Anyhow, as well as the tuna, there is of course every other kind of seafood from shrimp to urchin to crab and lobster to oysters (just going out of season).  Much of it is sold live, and there was a whole huge area of tanks with live fish and shellfish, and then an area where some of the live fish are killed just before (or after?) being sold.  It’s not a pretty process, but it does seem to be very quick and about as humane as you could ask for.
 
All along, they have bells that ring for the different auctions.  This is the other place where flash photography is forbidden, since all bidding is done with hand signals and a signal could be missed with flashes.
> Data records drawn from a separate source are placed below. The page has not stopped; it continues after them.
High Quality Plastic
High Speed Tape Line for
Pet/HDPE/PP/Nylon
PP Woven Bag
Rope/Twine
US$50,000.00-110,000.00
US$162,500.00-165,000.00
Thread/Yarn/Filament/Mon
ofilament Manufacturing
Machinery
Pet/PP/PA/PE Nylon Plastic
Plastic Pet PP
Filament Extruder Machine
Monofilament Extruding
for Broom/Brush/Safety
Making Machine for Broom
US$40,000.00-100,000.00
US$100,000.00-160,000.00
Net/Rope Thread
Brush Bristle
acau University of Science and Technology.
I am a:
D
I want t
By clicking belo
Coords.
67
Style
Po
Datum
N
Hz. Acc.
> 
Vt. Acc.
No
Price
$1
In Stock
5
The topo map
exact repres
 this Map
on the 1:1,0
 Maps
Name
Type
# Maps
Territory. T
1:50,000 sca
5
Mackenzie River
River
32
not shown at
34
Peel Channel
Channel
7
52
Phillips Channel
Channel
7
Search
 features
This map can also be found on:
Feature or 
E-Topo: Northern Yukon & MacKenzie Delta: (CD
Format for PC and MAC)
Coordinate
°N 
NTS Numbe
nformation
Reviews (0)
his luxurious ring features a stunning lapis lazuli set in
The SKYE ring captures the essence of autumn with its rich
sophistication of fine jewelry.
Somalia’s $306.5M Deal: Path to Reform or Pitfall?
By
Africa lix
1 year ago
Some of the auctions happen in a sort of auction area (of which there are several) with bleachers and a podium where people bid.  The fresh tuna auction, though, happens on the move up and down the floor of the big room where all the fish were laid out.  The auctioneer walks along and does his calls as the bidders walk along with him, giving their hand signals.  As each fish is sold, other workers tag the winning bid onto the fish and the auctioneer really never stops.
 
At the end of our tour, we went back into the areas where the middlemen have their stalls and prepare the seafood that they purchased to be sold to the commercial customers.  This is where we were able to see the one gentleman and his staff butcher about four of the giant tuna.  Imagine for a second.  Each of these fish cost somewhere between $20,000 and $60,000.  That’s a lot of operating capital!
 
The process of butchering these fish is hard work that requires strength and finesse.  He uses three basic tools: a 2-1/2 foot saw to remove the head; a 2-1/2 foot knife to make the primary incisions that demarcate the pieces he will remove; and, a 6-foot knife (yes, really!) with which they  remove the giant sections.  That last bit is a 3-man job.  The middleman and his helper wield the 6-foot knife while a third man stabilizes the cut piece and then brings in a plank to carry it away.  The pieces left over after they take the major sections (for example, the spine and bones) are then carefully worked on to make sure that they don’t waste precious meat.  I shot this movie at left with the S400, but re-encoded as H.264 to make it a tolerable size.  It’s still 7MB, but that’s down from 20!  It shows the process starting from just after the saw was used.
 
With that, our tour was complete, and my gracious guides escorted me to my second destination of this very early morning: Daiwa Sushi.